**Dataset rows**
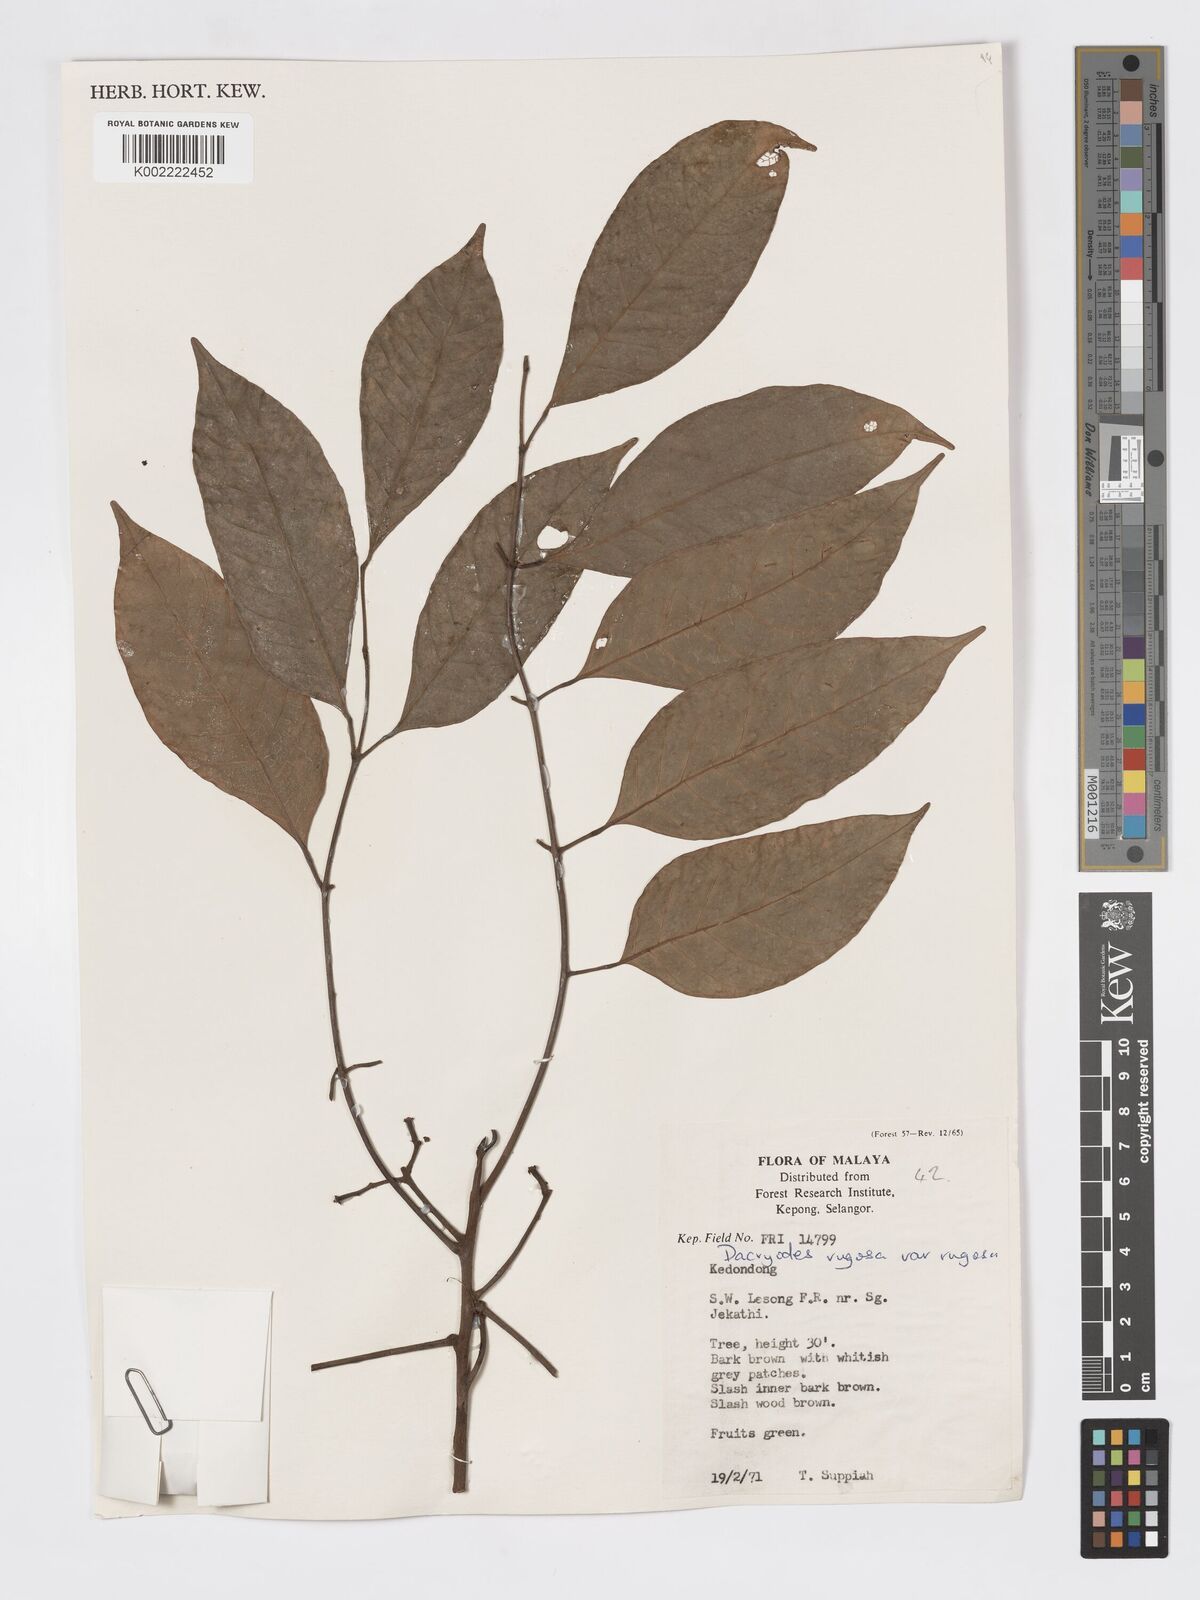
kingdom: Plantae
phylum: Tracheophyta
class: Magnoliopsida
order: Sapindales
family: Burseraceae
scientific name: Burseraceae
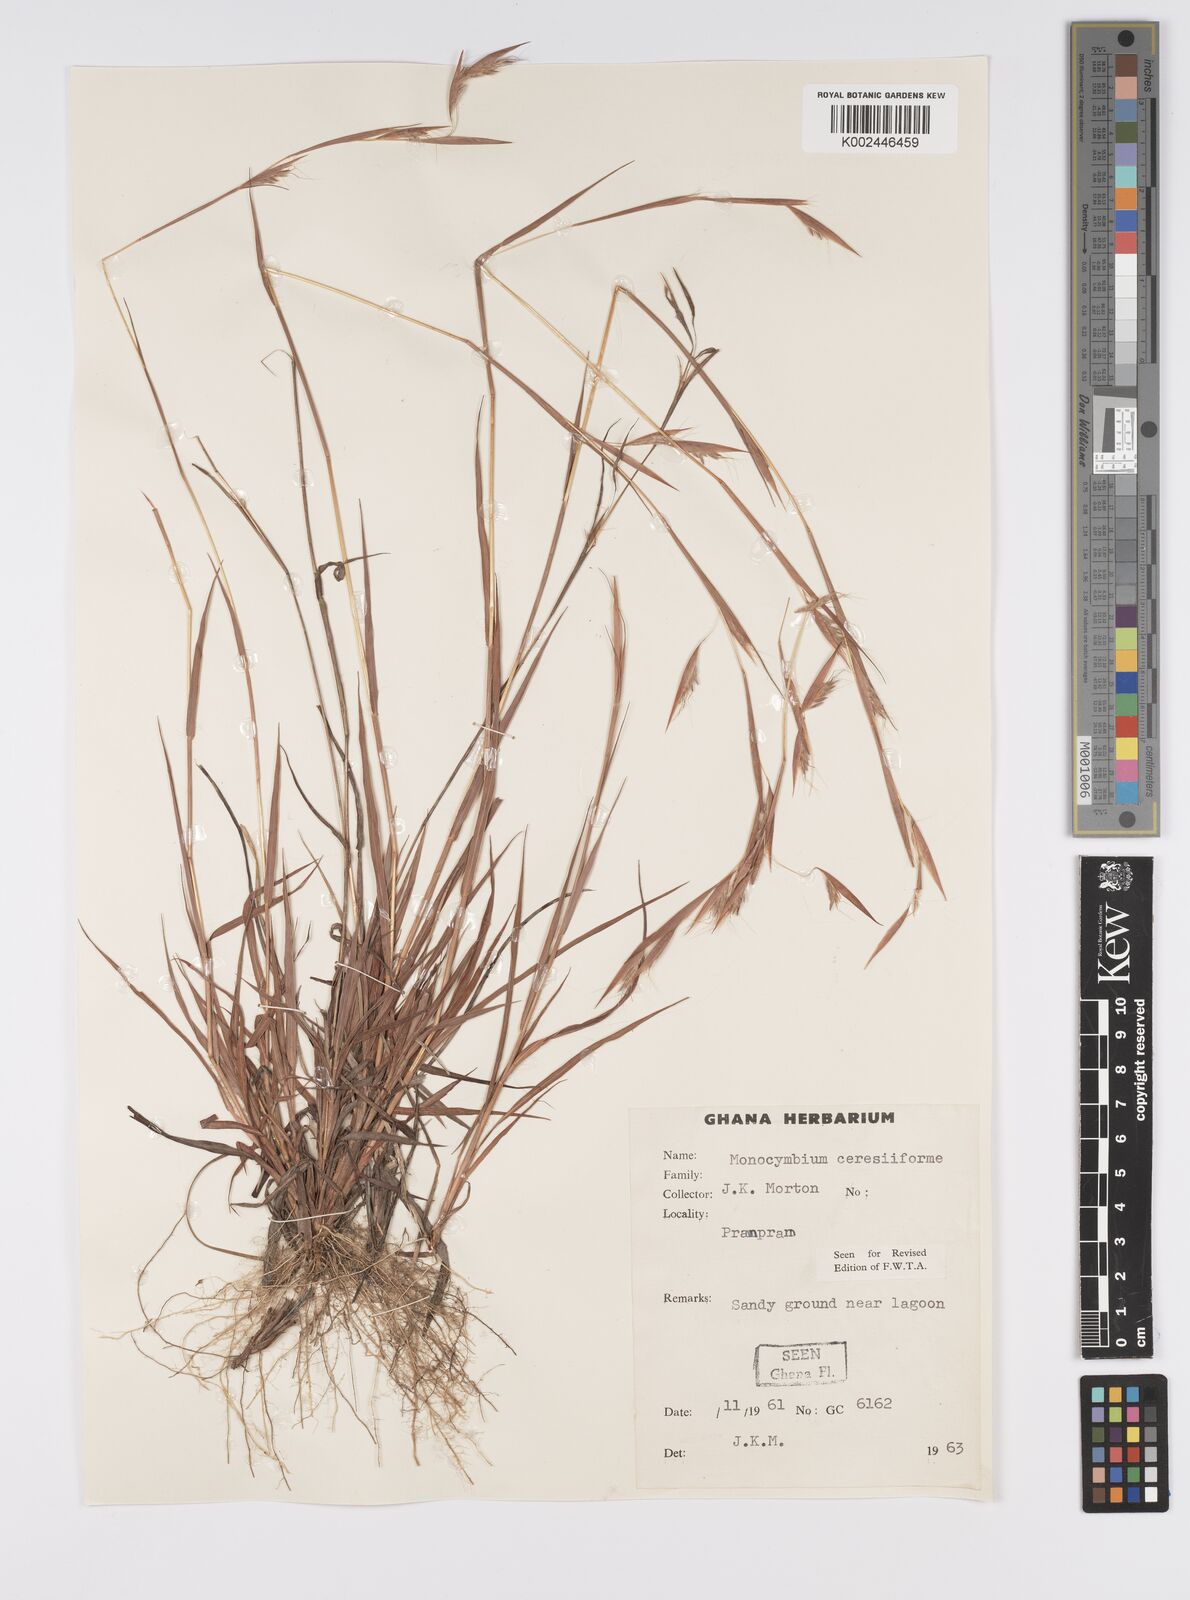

**What is expected**
Format all the lines from the records above as a JSON list of strings, one string per line. Skip blank lines and leave out the pictures.

**Written response**
[
  "kingdom: Plantae",
  "phylum: Tracheophyta",
  "class: Magnoliopsida",
  "order: Sapindales",
  "family: Burseraceae",
  "scientific name: Burseraceae"
]